[Math] Show that $8x^4 −16x^3 +16x^2 −8x+k = 0$ has at least one non-real root for all real $k$. Find the sum of the non-real roots

algebra-precalculusroots

Show that $8x^4 −16x^3 +16x^2 −8x+k = 0$ has at least one non-real root for all real $k$. Find the sum of the non-real roots.

Since this polynomial looks so symmetric, I think factoring it might help. We have that $8(x^4-2x^3+2x^2-x) = 8x(x-1)(x^2-x+1)= -k$. Then I'm not sure how to work with the non-real root part, but I think that $(x^2-x+1)$ may have something to do with it.

Best Answer

No need to use derivatives, if you want to continue from your partial attempt.

$(x^2-x)(x^2-x+1) = (x^2-x+\frac{1}{2})^2-\frac{1}{4} = ((x-\frac{1}{2})^2+\frac{1}{4})^2-\frac{1}{4}$.

We can obviously see that it's decreasing for $x < \frac{1}{2}$ and increasing for $x > \frac{1}{2}$.

We certainly know more, since we want to find all $x$ such that:

$((x-\frac{1}{2})^2+\frac{1}{4})^2 = c$

where $c$ is some real.

$(x-\frac{1}{2})^2 = \pm\sqrt{c}-\frac{1}{4}$.

$x = \frac{1}{2} \pm \sqrt{\pm\sqrt{c}-\frac{1}{4}}$. [The signs are independent.]

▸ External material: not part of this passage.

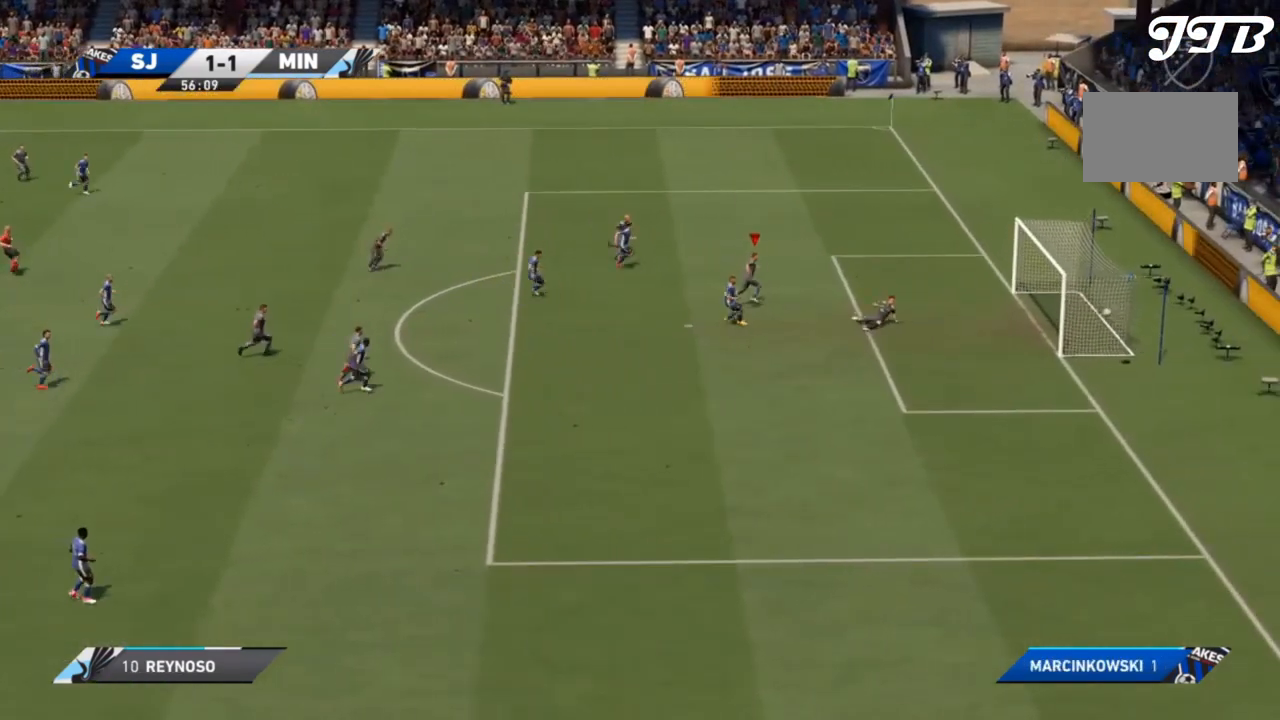
{"dt_ms": 500, "buttons": ["R2"], "left_stick": "up-right", "right_stick": "center", "events": [[267, "left_stick", "up-right"]]}
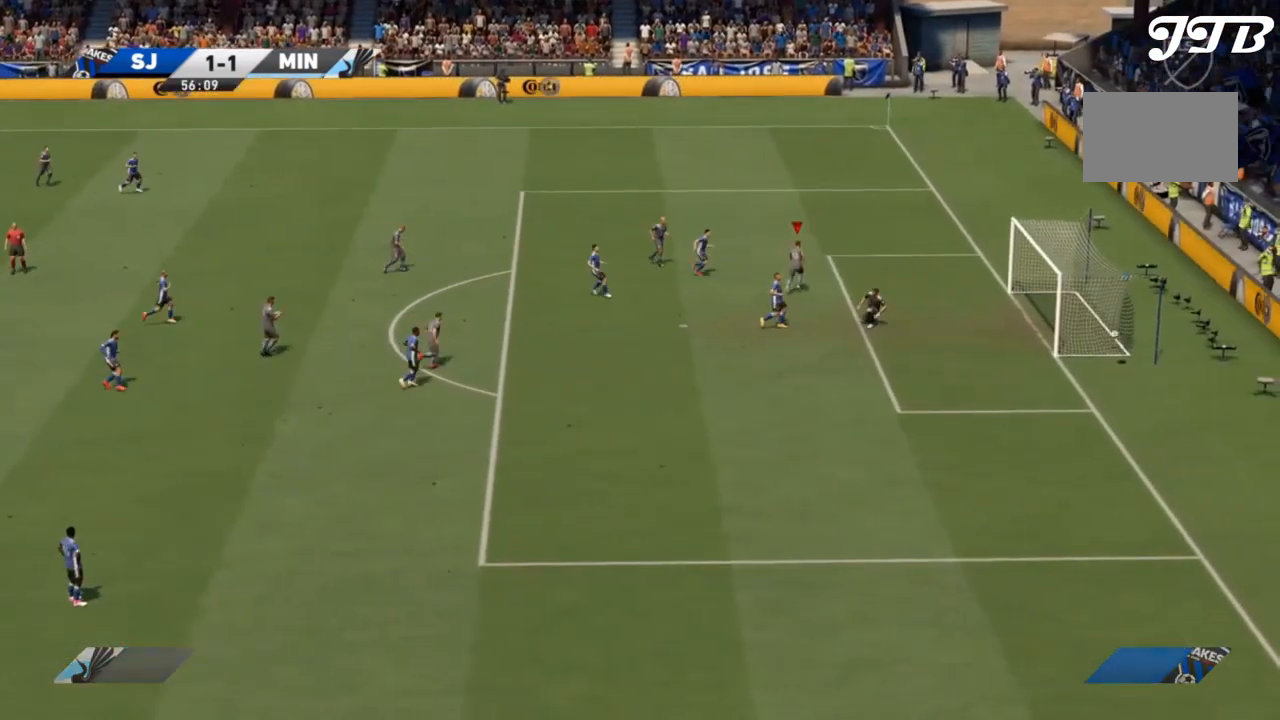
{"dt_ms": 500, "buttons": ["R2"], "left_stick": "up-right", "right_stick": "center", "events": []}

All roots come in pairs with the outer "$\pm$". So the answer just depends on how many non-real roots. If you want to determine exactly when it has $2$ or $4$ non-real roots, just split into cases based on the $\sqrt{}$, giving the cases $c < 0$, or $0 \le c < \frac{1}{16}$, or $\frac{1}{16} \le c$. You may need to handle the boundaries separately if you don't want to count double roots as separate.